Hazelnut and chocolate go well together and the Piedmontese pays tribute to them: hazelnut biscuit, praline buttercream and dark chocolate ganache in gourmet tarts! Just like the traditional Succès which hides under its 75% dark chocolate coating a hazelnut biscuit and a 55% dark chocolate ganache.

Chocolate words

  • Tree : The cocoa tree is a long-leaved tree that reaches a height of about 5 meters. It grows in the shelter of large trees and bears pods and flowers all year round. A tree can bear 5000 flowers, on its trunk and branches.
  • Bean : The cocoa bean is contained in the pod, which contains a good fifty of them gathered in a sort of cluster. The beans are covered in mucilage, a thick white membrane similar to lychee flesh.
  • Origins: the variety of beans, the country, the climate, the soil and the know-how of the planters influence the quality of the beans and the flavors they will develop. The origin of the beans from which the chocolate is made therefore has a crucial importance on the flavors highlighted by the master chocolatier. Indeed, the terroir as well as the type of beans determine the flavor of the chocolate.
  • Fermentation: The beans are fermented on the plantation once they have been shelled. The beans and their mucilage ferment for a few days. This step is important to reveal the taste of the cocoa.
  • Drying: Once fermentation is complete, the beans are left to dry in the sun, and in some countries in the heat of wood fires.
  • Masses: cocoa can be imported in masses, that is to say in cocoa paste. The masses take up much less space than the beans in transport and those who use them do not need to go through roasting or conching. This is not the case at Pralus which works directly with the bean.
  • Roasting is a crucial step. The degree and time of roasting vary according to the origin of the beans, the type of cocoa and the know-how of the master chocolatier. Roasting causes the acids to evaporate and develops the aromas. The beans are then cooled slowly before being crushed in the tarare cocoa breaker. Cocoa nibs are obtained.
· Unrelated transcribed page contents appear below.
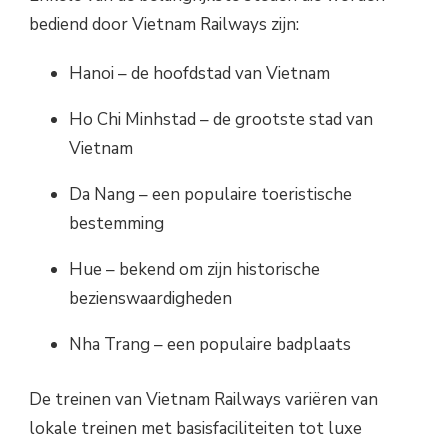
bediend door Vietnam Railways zijn:
Hanoi – de hoofdstad van Vietnam
Ho Chi Minhstad – de grootste stad van
Vietnam
Da Nang – een populaire toeristische
bestemming
Hue – bekend om zijn historische
bezienswaardigheden
Nha Trang – een populaire badplaats
De treinen van Vietnam Railways variëren van
lokale treinen met basisfaciliteiten tot luxe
  • Conche: conches are machines used to refine cocoa to obtain chocolate. The nibs, with added sugar and cocoa butter, turn for a long time in this large vat to obtain a cocoa fineness of the order of a few microns.
  • Tabling: this term covers the stages of tempering cocoa to mold it into tablets.
  • Couverture : couverture chocolate is used to coat candies. It is also called coating. This chocolate generally contains more cocoa butter. At Pralus, we generally use a 70% cocoa couverture.
  • Couvreurier: This is how we describe a master chocolatier who produces chocolate for chocolatiers and pastry chefs. The latter melt the raw material provided by the couverture for their own chocolate creations, but also to mold bars.